CONSÉQUENCES DE LA MISE EN OEUVRE
DE LA PRESTATION DE SERVICE UNIQUE
POUR LES CRÈCHES

M. le président. La parole est à M. Jacques Myard, pour exposer sa question, n° 1049.
M. Jacques Myard. Je tiens à attirer l'attention du Gouvernement sur la prestation de service unique ou PSU.
Même s'il s'agit d'un lieu commun, il ne faut pas oublier que l'enfer est pavé de bonnes intentions. On peut, avec un principe louable ou de bon sens, mettre en difficulté des collectivités qui ont fait d'importants efforts pour l'accueil de la petite enfance.
Une circulaire nationale de la CAF appuyée sur un décret d'août 2002 crée une prestation de service unique pour l'accueil des jeunes enfants, en vue d'assouplir le système en instaurant un multi-accueil et, pour les familles, des prestations en quelque sorte " à la carte " - permettant par exemple de payer exactement le nombre d'heures passées par l'enfant à la crèche.
La ville dont je suis l'élu a réussi à offrir, au prix d'un énorme effort, près de 400 places en crèche et halte-garderie pour une population de 22 258 habitants.
M. Pierre Forgues. C'est une ville riche !
M. Jacques Myard. Justement pas, mon cher collègue ! Si on calcule ses ressources par habitant, elle est même très pauvre car, contrairement à un lieu commun, elle ne perçoit pas de taxe professionnelle. Ce sont donc les ménages qui supportent la fiscalité locale et la taxe d'habitation représente 50 % du budget de fonctionnement.
Ces 400 places de crèche et halte-garderie représentent d'importants frais de structure, et un remplissage à taux plein est indispensable pour assurer un équilibre entre les apports respectifs des familles, de la ville et de la CAF. Si l'on déséquilibre le rapport de trois tiers qui s'était plus ou moins établi en réduisant la participation demandée aux familles - intention certes louable -, on demandera davantage au contribuable : c'est le principe des vases communicants !
Selon nos calculs, les pertes subies par les collectivités locales gestionnaires représentent quatre points d'impôts supplémentaires. Cela finit par faire beaucoup, s'ajoutant à d'autres charges récurrentes qui résultent de choix économiques anciens : ainsi, entre autres, la classification des communes en villes " riches " ou " pauvres ", qui, sous prétexte que nous manquons de logements sociaux, nous vaut d'être surtaxés et de voir notre dotation globale de fonctionnement croître moitié moins vite que celle des autres villes.
Bien que partant d'une bonne intention, ce système est pervers et doit être remis à plat. Personnellement j'attends du Gouvernement qu'il révise les orientations de la CAF, de manière à ce qu'elles tiennent compte aussi des efforts consentis par les collectivités locales en faveur du bien-être des familles.

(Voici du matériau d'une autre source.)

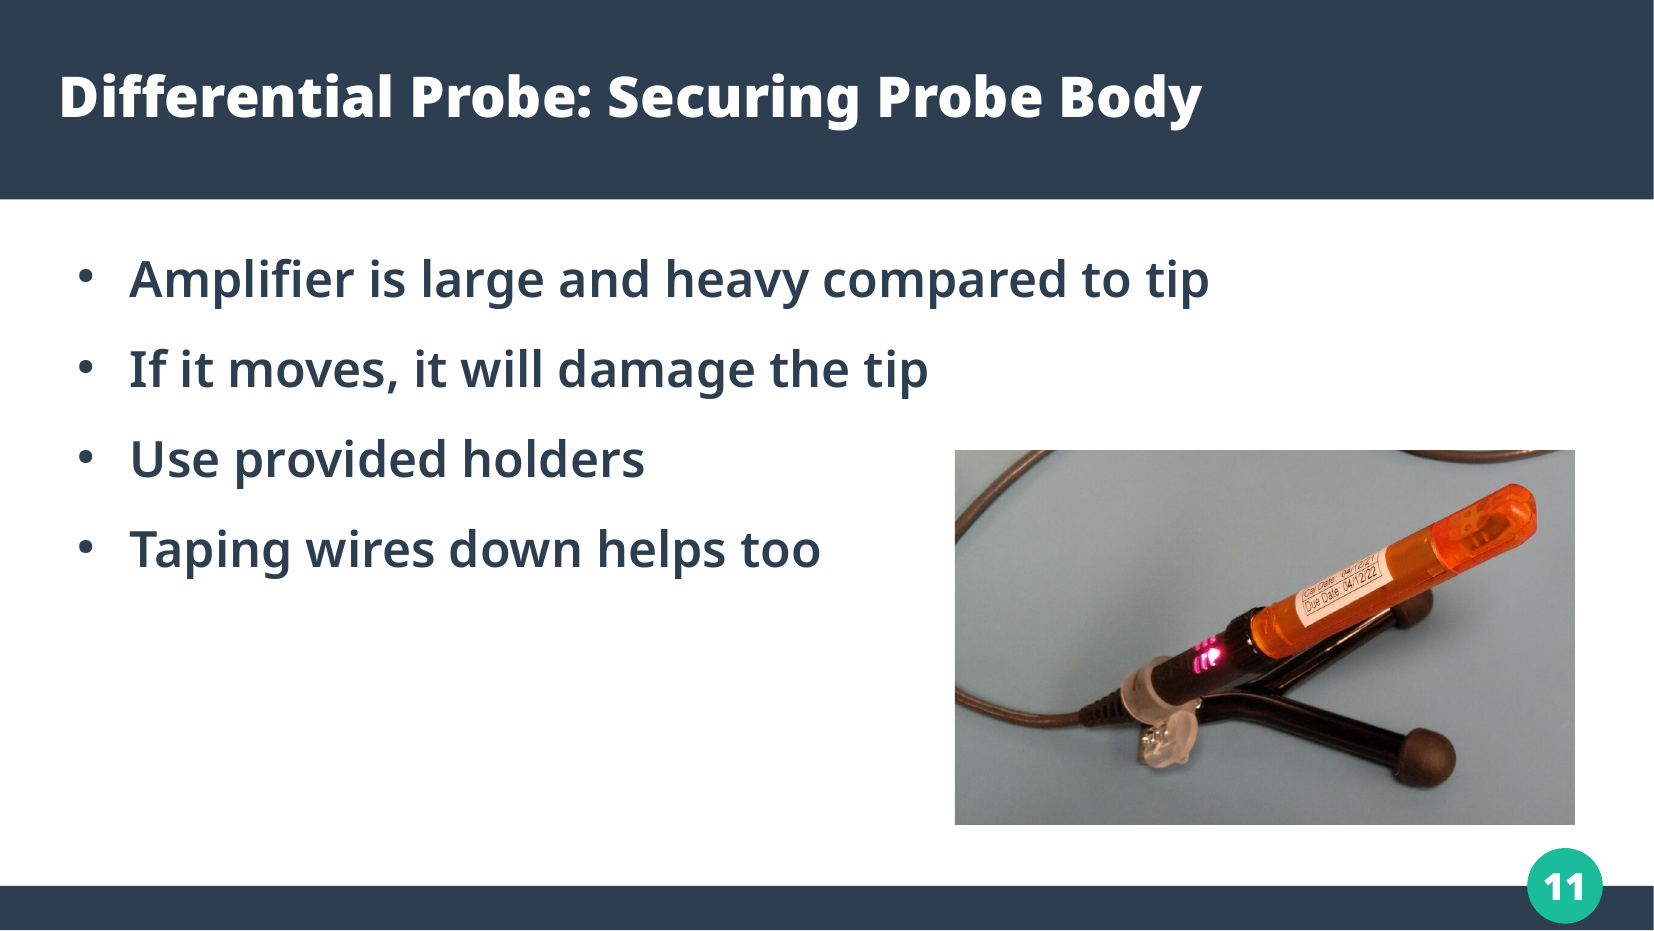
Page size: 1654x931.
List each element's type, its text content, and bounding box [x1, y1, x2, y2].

title Differential Probe: Securing Probe Body [59, 37, 1595, 155]
list Amplifier is large and heavy compared to tip If it moves, it will damage the tip Use provided holders Taping wires down helps too [59, 243, 1595, 864]
picture [954, 450, 1576, 825]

M. le président. La parole est à Mme la secrétaire d'État aux personnes handicapées.
Mme Marie-Anne Montchamp, secrétaire d'État aux personnes handicapées. Monsieur le député, depuis le 1er janvier 2002, la prestation de service unique, la PSU, servie par les CAF, est applicable à tous les établissements qui accueillent des jeunes enfants relevant du décret du 1er août 2000, quel que soit le type d'accueil assuré : halte-garderie, crèche collective, familiale ou parentale.

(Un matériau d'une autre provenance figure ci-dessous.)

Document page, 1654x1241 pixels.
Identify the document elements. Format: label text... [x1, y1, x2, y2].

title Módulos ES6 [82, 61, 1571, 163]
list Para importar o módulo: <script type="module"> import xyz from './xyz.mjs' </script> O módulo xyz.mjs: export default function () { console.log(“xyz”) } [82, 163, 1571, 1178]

Un des objectifs forts de cette réforme était de mieux s'adapter aux besoins des parents en soutenant le développement du " multi-accueil ", c'est-à-dire la faculté pour un établissement recevant originellement les enfants uniquement de façon permanente d'assurer aussi un accueil occasionnel. Il s'agit de s'adapter aux nouveaux rythmes professionnels des parents, qui n'ont pas forcément besoin d'un accueil à temps complet chaque jour, et aux situations atypiques ou d'urgence.
Les modalités de mise en oeuvre de la prestation de service unique ont comporté une phase importante de concertation, organisée dans le cadre de groupes de travail auxquels participaient la CNAF et l'ensemble des partenaires nationaux du secteur de la petite enfance, AMF, professionnels des établissements, etc.

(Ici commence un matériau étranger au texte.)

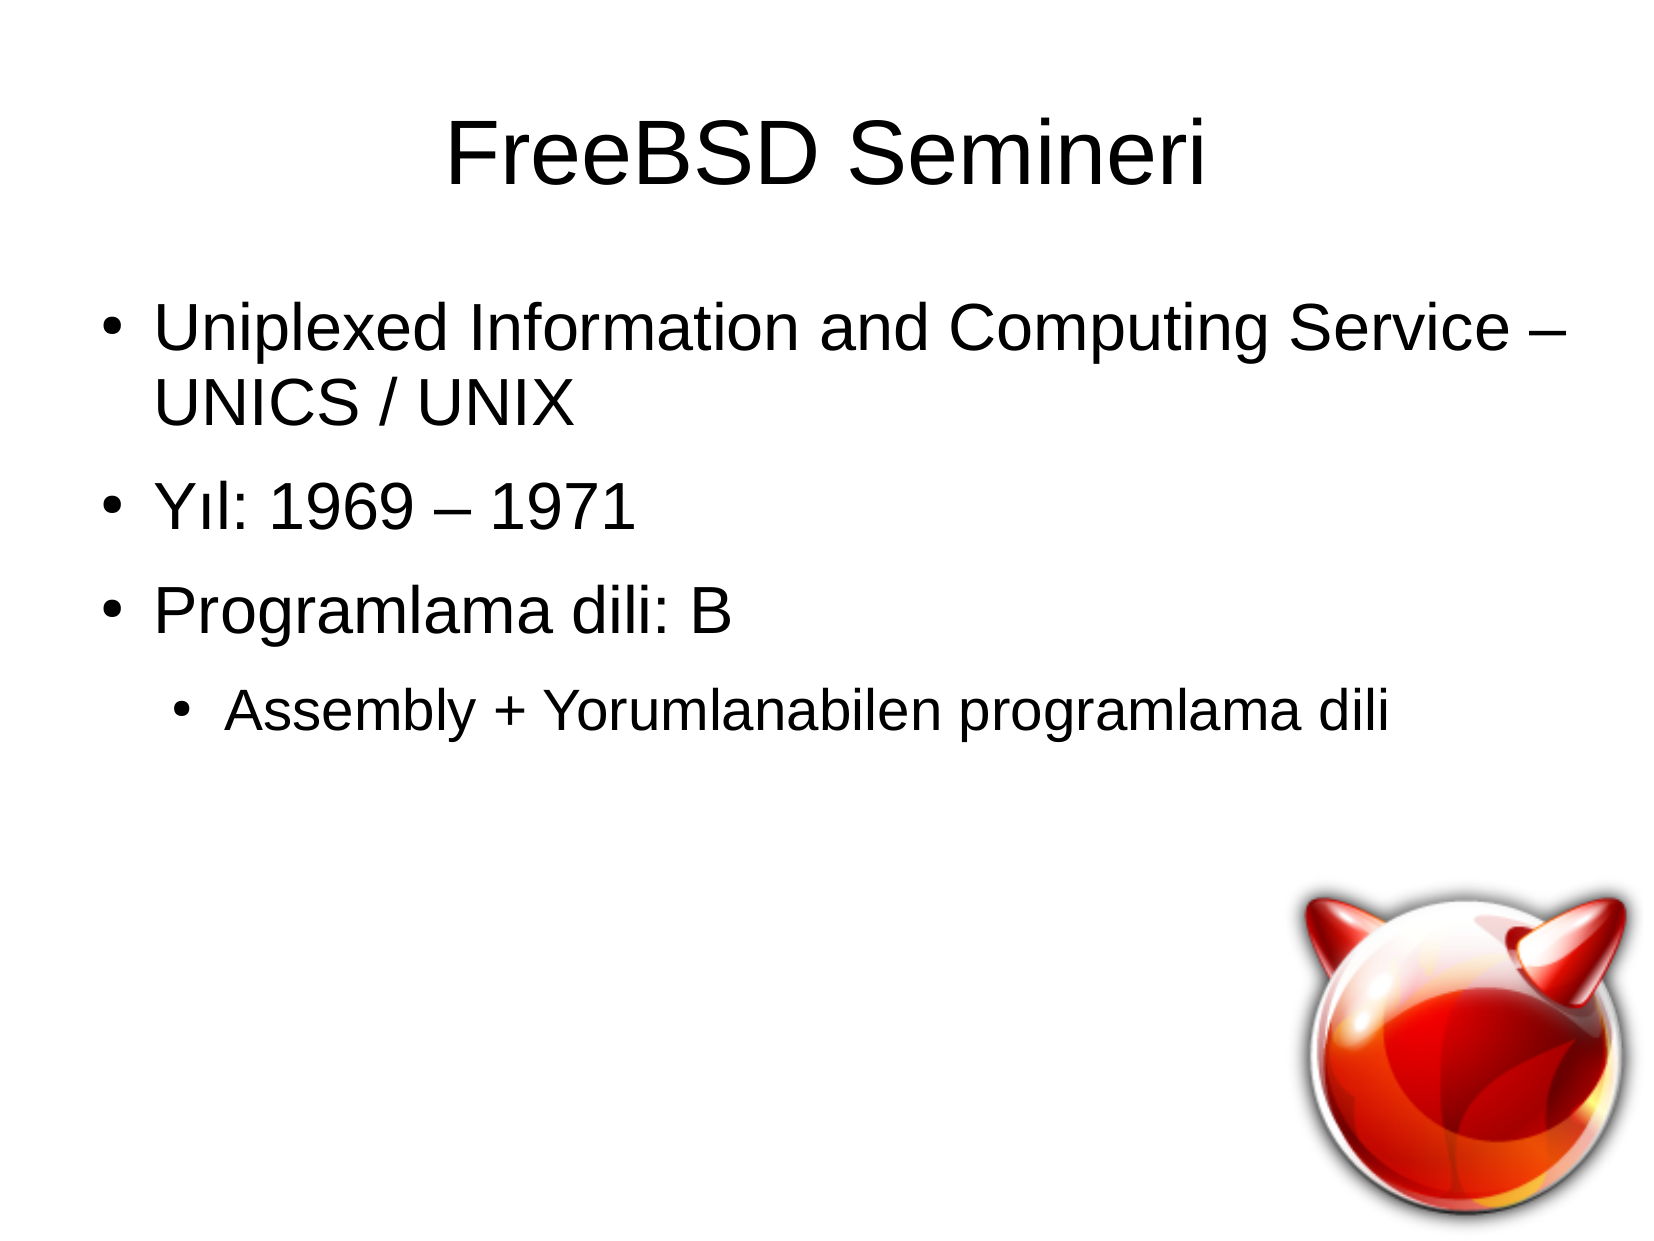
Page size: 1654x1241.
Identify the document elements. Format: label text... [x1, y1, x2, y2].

list Uniplexed Information and Computing Service – UNICS / UNIX Yıl: 1969 – 1971 Programlama dili: B Assembly + Yorumlanabilen programlama dili [82, 290, 1571, 1109]
title FreeBSD Semineri [82, 49, 1571, 257]
picture [1282, 875, 1654, 1241]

Cette réforme a été matérialisée par la convention d'objectifs et de gestion passée entre l'État et la CNAF, pour la période 2001-2004, et qui est entrée en vigueur au 1er janvier 2002. Mais la première année de mise en oeuvre de cette réforme a fait apparaître les difficultés financières rencontrées par certains gestionnaires, liées notamment au passage d'une tarification et d'une aide de la CAF journalières à une tarification et une aide de la CAF horaires. Ainsi les familles ne payent que les heures d'accueil réservées et la CAF ne paye que les heures d'accueil tarifées.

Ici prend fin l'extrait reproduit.